When Kourtney was a little girl, a man came up to me and started yelling at me because I had accidentally tapped his car with mine.  We were parked, but I tapped him when I took my foot off the brake.  There was no damage done, I was fully in the wrong and truly sorry, but the guy was clearly upset.  After he yelled obscenities at me and walked away, my three year old stared at me, sobbing, and cried, “I didn’t know bad guys were real!” 

We have quoted that often as the girls have been growing up.  It is always a harsh and disappointing reality to come to grips with the fact that there are really bad guys in this world. I have had that quote go through my head a couple times over the past week while interacting with others. Not that these people have been “bad guys,” but I have just found myself discouraged in the knowledge that not everyone is easy to deal with.
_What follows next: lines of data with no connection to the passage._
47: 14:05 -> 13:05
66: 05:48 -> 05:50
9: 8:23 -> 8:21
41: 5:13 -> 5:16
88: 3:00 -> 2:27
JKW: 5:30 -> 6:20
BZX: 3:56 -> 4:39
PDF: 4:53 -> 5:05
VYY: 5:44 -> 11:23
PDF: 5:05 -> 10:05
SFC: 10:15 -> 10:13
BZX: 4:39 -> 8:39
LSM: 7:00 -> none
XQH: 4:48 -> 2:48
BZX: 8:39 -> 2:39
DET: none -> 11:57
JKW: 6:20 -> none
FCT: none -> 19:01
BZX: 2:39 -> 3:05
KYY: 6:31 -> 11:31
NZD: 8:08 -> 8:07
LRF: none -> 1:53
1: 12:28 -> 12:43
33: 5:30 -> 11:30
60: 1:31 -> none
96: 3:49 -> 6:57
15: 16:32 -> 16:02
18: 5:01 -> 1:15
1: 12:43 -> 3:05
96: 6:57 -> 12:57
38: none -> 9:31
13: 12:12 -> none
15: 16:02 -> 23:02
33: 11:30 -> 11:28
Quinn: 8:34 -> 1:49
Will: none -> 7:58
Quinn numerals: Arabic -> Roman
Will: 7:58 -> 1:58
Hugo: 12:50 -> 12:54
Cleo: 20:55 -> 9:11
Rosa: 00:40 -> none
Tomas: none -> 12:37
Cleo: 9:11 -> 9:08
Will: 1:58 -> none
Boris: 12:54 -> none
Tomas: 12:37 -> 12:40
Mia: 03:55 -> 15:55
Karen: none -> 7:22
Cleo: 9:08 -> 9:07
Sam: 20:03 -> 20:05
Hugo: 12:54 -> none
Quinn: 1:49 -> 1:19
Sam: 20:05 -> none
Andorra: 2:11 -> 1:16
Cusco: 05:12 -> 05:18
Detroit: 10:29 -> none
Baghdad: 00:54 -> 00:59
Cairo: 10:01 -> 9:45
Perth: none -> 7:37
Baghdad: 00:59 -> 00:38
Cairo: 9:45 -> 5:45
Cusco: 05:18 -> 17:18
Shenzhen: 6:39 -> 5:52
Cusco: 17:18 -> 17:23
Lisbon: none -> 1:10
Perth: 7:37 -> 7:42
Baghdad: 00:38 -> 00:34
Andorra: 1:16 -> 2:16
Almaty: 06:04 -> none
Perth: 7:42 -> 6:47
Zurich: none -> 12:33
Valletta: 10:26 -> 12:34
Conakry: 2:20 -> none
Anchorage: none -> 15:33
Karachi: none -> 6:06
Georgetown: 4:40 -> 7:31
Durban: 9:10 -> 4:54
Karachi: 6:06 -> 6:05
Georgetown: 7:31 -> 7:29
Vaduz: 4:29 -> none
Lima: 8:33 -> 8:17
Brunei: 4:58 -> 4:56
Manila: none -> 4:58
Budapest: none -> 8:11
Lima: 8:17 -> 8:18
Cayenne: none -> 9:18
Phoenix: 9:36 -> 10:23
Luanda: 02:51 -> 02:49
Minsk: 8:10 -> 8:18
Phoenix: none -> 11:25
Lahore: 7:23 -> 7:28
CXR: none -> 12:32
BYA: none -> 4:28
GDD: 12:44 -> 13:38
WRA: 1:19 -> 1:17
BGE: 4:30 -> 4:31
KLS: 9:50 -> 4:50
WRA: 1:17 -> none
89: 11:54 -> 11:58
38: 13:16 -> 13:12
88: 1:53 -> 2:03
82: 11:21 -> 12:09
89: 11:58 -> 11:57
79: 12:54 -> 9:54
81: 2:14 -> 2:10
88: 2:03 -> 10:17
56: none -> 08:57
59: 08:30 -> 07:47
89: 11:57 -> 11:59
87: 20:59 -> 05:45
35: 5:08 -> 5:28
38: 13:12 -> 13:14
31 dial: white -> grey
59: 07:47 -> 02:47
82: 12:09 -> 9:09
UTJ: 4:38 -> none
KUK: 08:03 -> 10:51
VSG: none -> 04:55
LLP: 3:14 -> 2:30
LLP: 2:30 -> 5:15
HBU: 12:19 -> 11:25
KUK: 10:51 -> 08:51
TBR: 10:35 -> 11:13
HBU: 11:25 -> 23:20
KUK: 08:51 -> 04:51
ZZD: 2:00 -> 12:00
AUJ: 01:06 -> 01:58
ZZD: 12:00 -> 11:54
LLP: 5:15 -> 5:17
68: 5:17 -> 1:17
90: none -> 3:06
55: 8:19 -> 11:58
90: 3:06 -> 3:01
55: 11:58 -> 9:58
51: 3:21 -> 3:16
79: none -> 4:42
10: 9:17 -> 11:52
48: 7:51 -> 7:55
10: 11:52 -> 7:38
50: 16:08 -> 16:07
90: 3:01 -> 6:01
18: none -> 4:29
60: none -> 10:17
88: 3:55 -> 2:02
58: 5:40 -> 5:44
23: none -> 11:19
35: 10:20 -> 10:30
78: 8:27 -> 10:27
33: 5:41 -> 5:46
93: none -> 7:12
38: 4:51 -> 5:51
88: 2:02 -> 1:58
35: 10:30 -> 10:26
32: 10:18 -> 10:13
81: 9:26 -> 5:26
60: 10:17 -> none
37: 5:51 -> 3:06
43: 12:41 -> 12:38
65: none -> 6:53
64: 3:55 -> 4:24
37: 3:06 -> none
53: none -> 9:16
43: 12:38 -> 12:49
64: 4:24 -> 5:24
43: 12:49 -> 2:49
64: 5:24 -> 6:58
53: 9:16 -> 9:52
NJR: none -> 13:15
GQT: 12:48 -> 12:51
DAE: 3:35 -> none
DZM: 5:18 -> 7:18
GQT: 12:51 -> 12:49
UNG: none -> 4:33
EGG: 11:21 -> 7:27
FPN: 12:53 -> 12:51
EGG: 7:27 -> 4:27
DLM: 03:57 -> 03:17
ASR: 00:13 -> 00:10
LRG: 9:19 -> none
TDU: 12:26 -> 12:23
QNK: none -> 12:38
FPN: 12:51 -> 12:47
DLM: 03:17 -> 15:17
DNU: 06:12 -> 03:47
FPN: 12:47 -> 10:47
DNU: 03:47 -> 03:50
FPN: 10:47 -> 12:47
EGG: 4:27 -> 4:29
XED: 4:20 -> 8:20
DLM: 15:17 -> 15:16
That is not new information. I know that I, myself, am not always easy to deal with. I find myself getting my feelings hurt too easily, feeling overwhelmed daily, and wanting to just slip away, unnoticed, from even the smallest of conflicts or challenges. However, there is a greater part of me that wants to grow. Sure, people don’t always say what they mean or mean what they say. Sometimes I am misunderstood and don’t feel known at all.  The question is how can I grow in those moments?

I spend a fair amount of time listening to podcasts, sermons, and in the Bible app on my phone. I listen to worship music and genuinely long to grow more and more like Jesus.  Yet, when I’m faced with difficult relational issues, I have a long way to go. Let’s just say there is lots of room for improvement. Focusing on that fact can cause me to feel so discouraged that I just want to withdraw and avoid people altogether. Obviously, that is not the answer. I’m asking God today to help me. Help me to grow. Help me to be different. Help me to reflect Jesus so that others leave my presence knowing and seeing Him more.

I'd love to get feedback on practical ways you've learned to manage tricky relationships in your lives and see authentic growth in your own lives. Anyone?

1 comment:

Lorimar2 said...

I have never heard your opening story! Scary!
And what a challenge! I, too, am wanting to see authentic growth. For me, that means being very intentional about getting closer to Christ. He's my Hope! For sure! Love you Kelly!!